Nach einem Jahr DSGVO 11.06.2019, 14:11 Uhr

Die 5 größten Datenschutz-Fehltritte

Die EU-Datenschutzgrundverordnung (DSGVO) gilt seit einem Jahr. Allzu viele Verstöße wurden seither nicht gemeldet. Allerdings gibt es fünf Fehltritte, die es in sich haben.
(Quelle: shutterstock.com/Vector Plus Image)
Am 25. Mai 2018 trat mit der Datenschutzgrundverordnung (DSGVO) das bisher umfangreichste Datenschutzgesetz weltweit in Kraft. Allzu viele Verstöße mit entsprechenden Bußgeldern gab es nicht. Beispielsweise konnten in Deutschland bis heute nur 81 Fälle mit Strafen in Höhe von insgesamt 485.490 Euro verzeichnet werden.
Auch europaweit hat die DSGVO ihre Spuren hinterlassen. Viele dieser Verstöße halten sich eher im kleinen Rahmen, doch es gab durchaus auch einige nennenswerte Fehltritte von Unternehmen mit hohen Geldstrafen. Das Unternehmens-Softwarehaus Micro Focus hat die fünf interessantesten Fälle zusammengestellt:

1. Die Causa Google: 50 Millionen Euro Bußgeld

Die französische Datenschutzbehörde CNIL verhängte im Januar 2019 ihr erstes DSGVO-Bußgeld gegen Google und damit die bisher größte Strafzahlung in der Geschichte des europäischen Datenschutzes: 50 Millionen Euro.

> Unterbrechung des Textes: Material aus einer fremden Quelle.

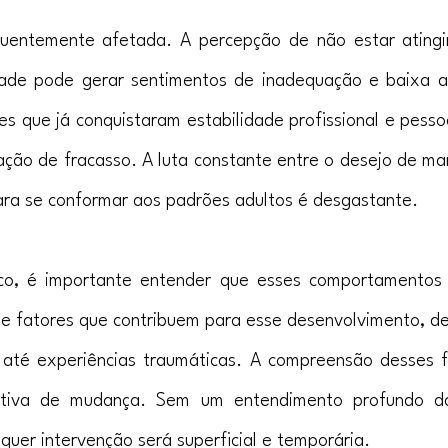
uentemente afetada. A percepção de não estar atingi
ade pode gerar sentimentos de inadequação e baixa au
 que já conquistaram estabilidade profissional e pessoal
ção de fracasso. A luta constante entre o desejo de man
para se conformar aos padrões adultos é desgastante.
ico, é importante entender que esses comportamentos
e fatores que contribuem para esse desenvolvimento, d
 até experiências traumáticas. A compreensão desses fa
ativa de mudança. Sem um entendimento profundo das
uer intervenção será superficial e temporária.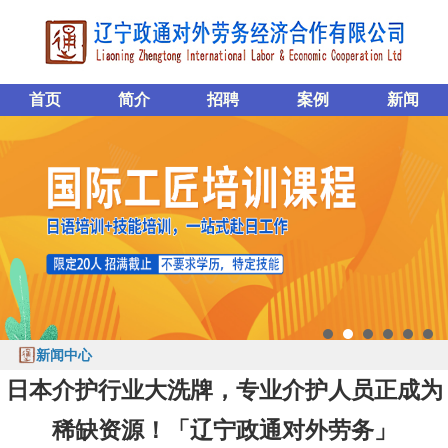
首页
简介
招聘
案例
新闻
新闻中心
日本介护行业大洗牌，专业介护人员正成为
稀缺资源！「辽宁政通对外劳务」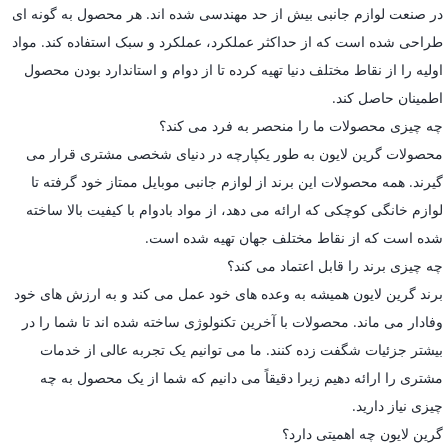
در صنعت لوازم جانبی بیش از حد مهندسی شده اند. هر محصول به گونه ای
طراحی شده است که از حداکثر عملکرد، عملکرد و سبک استفاده کند. مواد
اولیه را از نقاط مختلف دنیا تهیه کرده تا از دوام و استاندارد بودن محصول
اطمینان حاصل کند.
چه چیزی محصولات ما را منحصر به فرد می کند؟
محصولات گرین لایون به طور یکپارچه در دنیای شخصی مشتری قرار می
گیرند. همه محصولات این برند از لوازم جانبی موبایل ممتاز خود گرفته تا
لوازم خانگی کوچکی که ارائه می دهد، از مواد بادوام با کیفیت بالا ساخته
شده است که از نقاط مختلف جهان تهیه شده است.
چه چیزی برند را قابل اعتماد می کند؟
برند گرین لایون همیشه به وعده های خود عمل می کند و به ارزش های خود
وفادار می ماند. محصولات با آخرین تکنولوژی ساخته شده اند تا شما را در
بیشتر جزئیات شگفت زده کنند. ما می توانیم یک تجربه عالی از خدمات
مشتری را ارائه دهیم زیرا دقیقاً می دانیم که شما از یک محصول به چه
چیزی نیاز دارید.
گرین لایون چه اهمیتی دارد؟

Die Behörde wirft Google zwei Verstöße gegen die europäische DSGVO vor. Die wesentlichen Datenschutzinformationen seien auf mehrere Dokumente verteilt und könnten so von Laien gar nicht oder nur schwer gefunden werden. Das verstoße gegen das Prinzip der Transparenz. Des Weiteren sind die Angaben von Google, selbst wenn sie komplett aufgefunden wurden, zu ungenau, um dem Nutzer wirkliche Informationen über die Zwecke der Datenerhebung zu vermitteln. Darüber hinaus seien die Einstellungsfunktionen für personalisierte Werbung illegal.
Die Beschwerde wurde von der Organisation Noyb und von der französischen Organisation La Quadrature du Net eingereicht. Neben dem aktuellen Vorgehen gegen Google hat Noyb kürzlich auch gegen große Streaming-Dienste wie Netflix, Apple Music, Amazon Prime und Spotify ähnliche Beschwerden eingereicht.
Die Sanktionen könnten dabei theoretisch noch höher ausfallen als 50 Millionen Euro, da bis zu zwei Prozent des weltweit erzielten Jahresumsatzes als Strafmaß möglich sind.

2. Kein guter Handel: knapp 1 Million Zloty Geldbuße

Die polnische Datenschutzbehörde UODO verhängte im April 2019 gegen die Aktiengesellschaft Bisnode AB eine Geldbuße von 943.000 Zloty, was umgerechnet rund 221.000 Euro entspricht.
Bei dem sanktionierten Unternehmen handelt es sich um einen Anbieter von digitalen Geschäftsinformationen, der personenbezogene Daten erhoben hatte, um sie in seiner eigenen Datenbank zu sammeln und für kommerzielle Zwecke zu verwenden. Seine Datensätze bezieht das Unternehmen aus öffentlich zugänglichen Quellen.
Die Strafe erfolgte, weil das Unternehmen seinen Informationspflichten nicht nachgekommen war. Insgesamt sind fast sechs Millionen Datensätze betroffen. Laut Art. 14 DSGVO hätte das Unternehmen die betroffenen Personen über die Verwendung der Daten informieren müssen - und das in allen sechs Millionen Fällen.
Wie sich in dem Verfahren herausstellte, haben die Verantwortlichen bewusst gehandelt und wissentlich betroffene Personen nicht über die Nutzung ihrer persönlichen Daten informiert. Dieser Umstand sowie die mangelnde Einsicht auf Seiten des Unternehmens hatten unmittelbaren Einfluss auf die Höhe der verhängten Strafe.